Glauben Sie uns, wir hatten weder zu viel Rotwein getrunken noch italienische Brillen im Gepäck. Sie müssen uns die Geschichte einfach abkaufen. Und seien Sie gewiß - wir waren auch irgendwie betroffen. Aber wie man es dreht und wendet: So eine Ducati 900 SS ist tatsächlich der Inbegriff des straßentauglichen sportlichen Zweizylinders. Dieser verbindliche Schlag der Kolben, diese verbindliche Art der Leistungsentfaltung, dieser absolut verbindliche Sound - da passiert einfach was.Wir hatten Massel, erwischten eine Edel-Nuda mit gemessenen 83 PS und einwandfrei abgestimmtem Motor. Kein zähes, ruckliges Ringen unter 3000/min, sondern verwertbare Leistung von Anfang an. Verglichen mit den neuen Power-Vaus wirkt der Desmo-Motor freilich etwas angestrengt. Würde er etwas freier hochdrehen und ein paar PS mehr abdrücken, wäre das Zweizylinder-Glück perfekt.

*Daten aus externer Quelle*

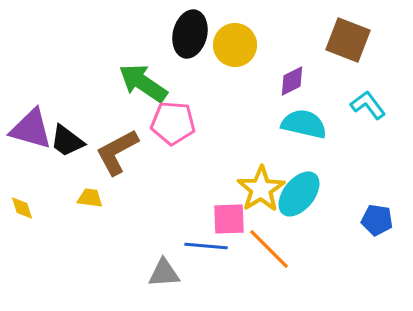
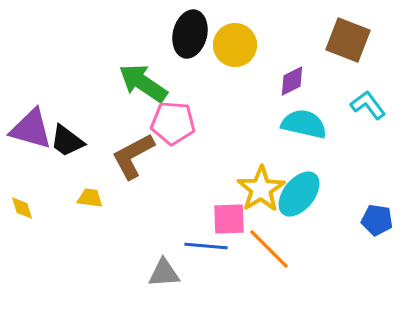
brown L-shape: moved 16 px right, 4 px down
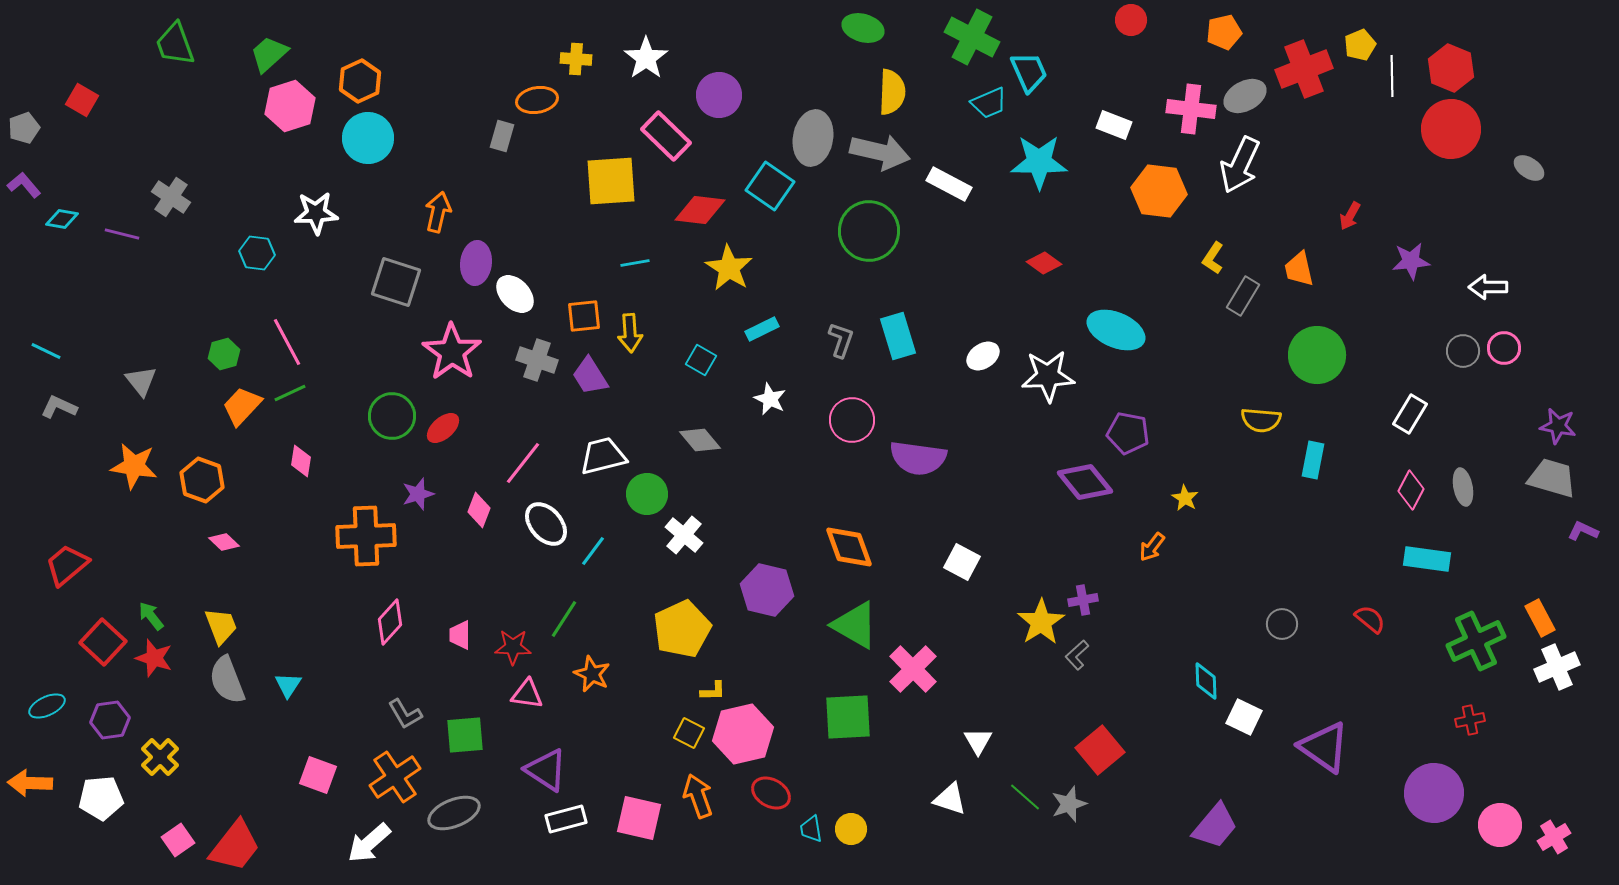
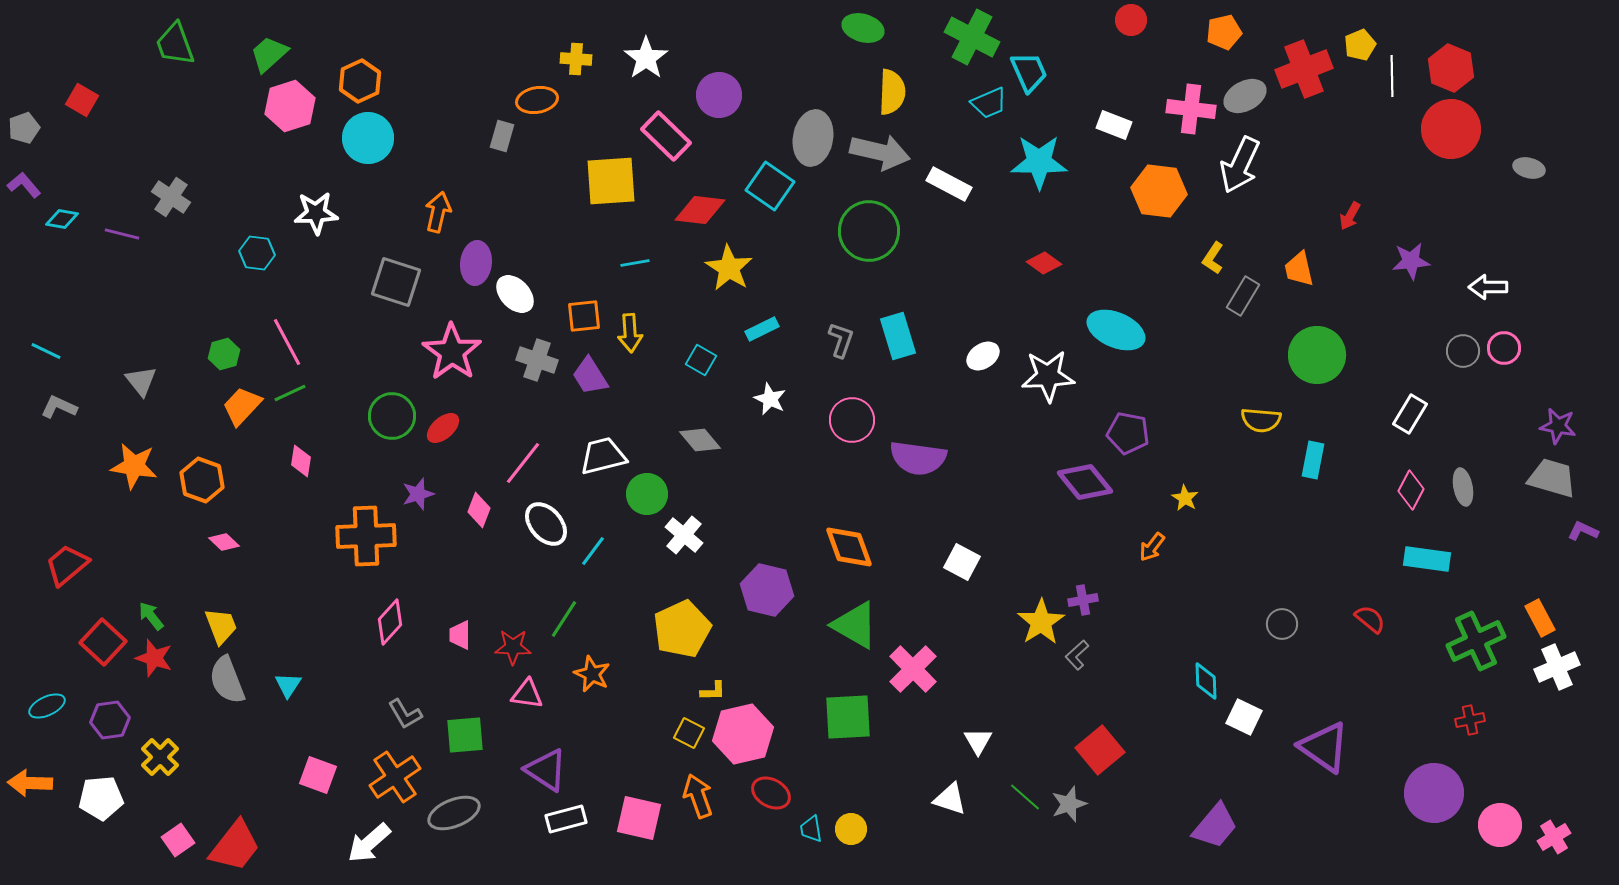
gray ellipse at (1529, 168): rotated 20 degrees counterclockwise
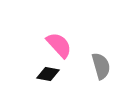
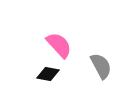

Zumal sich die spartanisch aufgebaute Supersport auch äußerlich klarer zur Twin-Kultur bekennt: Rank ist sie, schlank ist sie, schön ist sie.Nicht nur schön, stimmt. So mögen manche vielleicht die Nase rümpfen ob dieser Lenkerhälften, die so ein kleines bißchen an Schubkarrengriffe erinnern. Allerdings weiß man die Teile bald zu schätzen: aufrechte Haltung, leichtes Handling, gutes Kontrollgefühl. Wie linientreu die 900 SS über die Fahrbahn donnert, solange selbige makellos ist, das hat schon etwas sehr, sehr Befriedigendes. Schlimm jedoch, wie schlecht das Zentralfederbein anspricht. Auf harte Kanten reagiert die Hinterhand mit derartigen Schlägen, daß selbst der Lenker zu zucken beginnt.Weitere Nachteile der 900 SS: die bißlosen Bremsen, der sabbernde Tank, die trübseligen Kontolleuchten, der miese, federbelastete Seitenständer, diese billigen Lenkerarmaturen, ja, der Blinkerschalter war schon nach 1500 Kilometern im Eimer... Ach, das haben Sie alles schon mal gehört? Wollen wir hoffen, daß auch Ducati die Ohren aufgesperrt hat.